Moving to Limit the Power of Unions
Perhaps most troubling are the Trump administration’s consistent moves to limit the power of unions and workers’ ability to join or create them. In June 2018, Trump’s first Supreme Court nominee, Neil Gorsuch, cast the deciding vote in Janus v. AFSCME. The decision was seen as a blow to public-sector unions because it barred the mandatory collection of “fair use” or “agency” fees from workers who choose not to join the unions. Workers can now benefit from the efforts of unions on their behalf without actually contributing to their cost, which may ultimately make it more difficult for unions to provide those benefits. With the confirmation of Trump’s second nominee, Brett Kavanaugh, to replace the departing Justice Anthony Kennedy, there is now a solid pro-business majority on the Supreme Court.

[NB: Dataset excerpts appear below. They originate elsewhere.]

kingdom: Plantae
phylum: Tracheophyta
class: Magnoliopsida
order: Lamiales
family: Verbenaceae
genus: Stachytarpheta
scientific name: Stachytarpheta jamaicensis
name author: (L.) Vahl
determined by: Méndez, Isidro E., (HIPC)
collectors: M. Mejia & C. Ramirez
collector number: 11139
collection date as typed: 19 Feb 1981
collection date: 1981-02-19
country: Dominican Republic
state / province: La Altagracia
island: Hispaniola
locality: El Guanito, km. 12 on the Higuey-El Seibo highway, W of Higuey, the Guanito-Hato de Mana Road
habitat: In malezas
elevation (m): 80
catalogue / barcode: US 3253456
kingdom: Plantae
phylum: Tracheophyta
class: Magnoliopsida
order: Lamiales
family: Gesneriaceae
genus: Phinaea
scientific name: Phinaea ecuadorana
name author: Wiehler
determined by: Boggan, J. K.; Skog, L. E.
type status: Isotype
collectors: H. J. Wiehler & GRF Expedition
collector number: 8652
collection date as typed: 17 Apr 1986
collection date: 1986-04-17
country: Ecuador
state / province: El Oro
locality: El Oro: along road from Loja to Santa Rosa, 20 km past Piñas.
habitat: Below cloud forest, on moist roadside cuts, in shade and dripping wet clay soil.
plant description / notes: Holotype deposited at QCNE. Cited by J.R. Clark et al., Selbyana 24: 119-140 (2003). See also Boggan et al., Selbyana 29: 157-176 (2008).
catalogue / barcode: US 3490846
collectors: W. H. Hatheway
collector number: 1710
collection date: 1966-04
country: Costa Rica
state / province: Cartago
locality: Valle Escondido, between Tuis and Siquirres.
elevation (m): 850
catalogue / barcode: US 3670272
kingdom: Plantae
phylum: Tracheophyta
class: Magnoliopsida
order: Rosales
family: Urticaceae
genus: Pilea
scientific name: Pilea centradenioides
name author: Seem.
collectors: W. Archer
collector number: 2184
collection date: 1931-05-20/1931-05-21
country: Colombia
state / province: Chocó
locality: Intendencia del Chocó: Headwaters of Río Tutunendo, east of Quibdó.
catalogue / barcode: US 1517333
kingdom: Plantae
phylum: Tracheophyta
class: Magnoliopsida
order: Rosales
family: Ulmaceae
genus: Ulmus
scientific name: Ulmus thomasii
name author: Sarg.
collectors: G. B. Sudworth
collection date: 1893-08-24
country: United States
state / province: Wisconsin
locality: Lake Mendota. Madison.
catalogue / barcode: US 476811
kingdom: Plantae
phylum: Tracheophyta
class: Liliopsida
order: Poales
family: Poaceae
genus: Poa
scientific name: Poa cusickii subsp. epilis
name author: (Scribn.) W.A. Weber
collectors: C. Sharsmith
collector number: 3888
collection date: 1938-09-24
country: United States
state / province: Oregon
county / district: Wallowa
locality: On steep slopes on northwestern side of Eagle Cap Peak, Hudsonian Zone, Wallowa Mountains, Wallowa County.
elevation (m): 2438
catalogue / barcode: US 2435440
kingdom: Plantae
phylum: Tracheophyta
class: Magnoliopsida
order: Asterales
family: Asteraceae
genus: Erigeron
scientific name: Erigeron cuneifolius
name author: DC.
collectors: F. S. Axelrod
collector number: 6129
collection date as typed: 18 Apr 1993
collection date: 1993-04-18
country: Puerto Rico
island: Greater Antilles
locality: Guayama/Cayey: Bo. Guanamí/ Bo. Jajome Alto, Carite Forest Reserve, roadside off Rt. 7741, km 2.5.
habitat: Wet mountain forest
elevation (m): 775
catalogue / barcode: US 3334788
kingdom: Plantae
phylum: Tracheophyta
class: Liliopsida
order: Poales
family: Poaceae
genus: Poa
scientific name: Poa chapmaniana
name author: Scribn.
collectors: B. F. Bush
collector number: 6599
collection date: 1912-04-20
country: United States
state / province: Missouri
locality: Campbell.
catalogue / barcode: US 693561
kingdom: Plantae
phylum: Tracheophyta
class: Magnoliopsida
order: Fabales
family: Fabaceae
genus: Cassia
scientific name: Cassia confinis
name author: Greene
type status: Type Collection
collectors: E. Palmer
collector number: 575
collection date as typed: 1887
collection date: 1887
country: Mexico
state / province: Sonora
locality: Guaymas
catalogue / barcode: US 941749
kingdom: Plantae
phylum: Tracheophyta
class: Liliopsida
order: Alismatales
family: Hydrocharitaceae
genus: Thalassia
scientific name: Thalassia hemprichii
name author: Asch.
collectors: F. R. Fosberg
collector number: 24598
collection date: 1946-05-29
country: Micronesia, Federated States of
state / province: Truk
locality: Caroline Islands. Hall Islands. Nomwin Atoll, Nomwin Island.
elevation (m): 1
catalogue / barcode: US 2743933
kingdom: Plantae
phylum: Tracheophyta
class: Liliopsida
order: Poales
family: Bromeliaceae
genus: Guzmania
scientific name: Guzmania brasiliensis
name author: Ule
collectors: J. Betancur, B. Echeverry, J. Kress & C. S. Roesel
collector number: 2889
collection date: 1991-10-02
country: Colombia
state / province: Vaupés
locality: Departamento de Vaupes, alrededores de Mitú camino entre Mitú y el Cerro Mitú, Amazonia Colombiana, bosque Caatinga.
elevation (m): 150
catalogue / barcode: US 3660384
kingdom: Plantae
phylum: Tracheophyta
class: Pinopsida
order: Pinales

In April 2019, the Department of Labor proposed limits on the ability of workers at franchised businesses like McDonald’s to pursue claims against the franchiser. This joined a similarly restrictive standard proposed by the National Labor Relations Board (NLRB) last year, effectively reversing Obama-era efforts to hold corporations responsible for workers who are not full-time employees.
In May of this year, the NLRB decided that it did not have the jurisdiction over labor complaints by Uber drivers because the NLRB considers them contractors rather than employees. As a result, the government will not enforce protections for unionization drives at Uber and other similar companies, making it harder for them to unionize.
Taking these and other Trump-era moves into account, it may be hard not to conclude, as the New York Times does, that “the administration’s broader pattern of actions and inaction…is sending a clear message to American workers: you’re on your own.”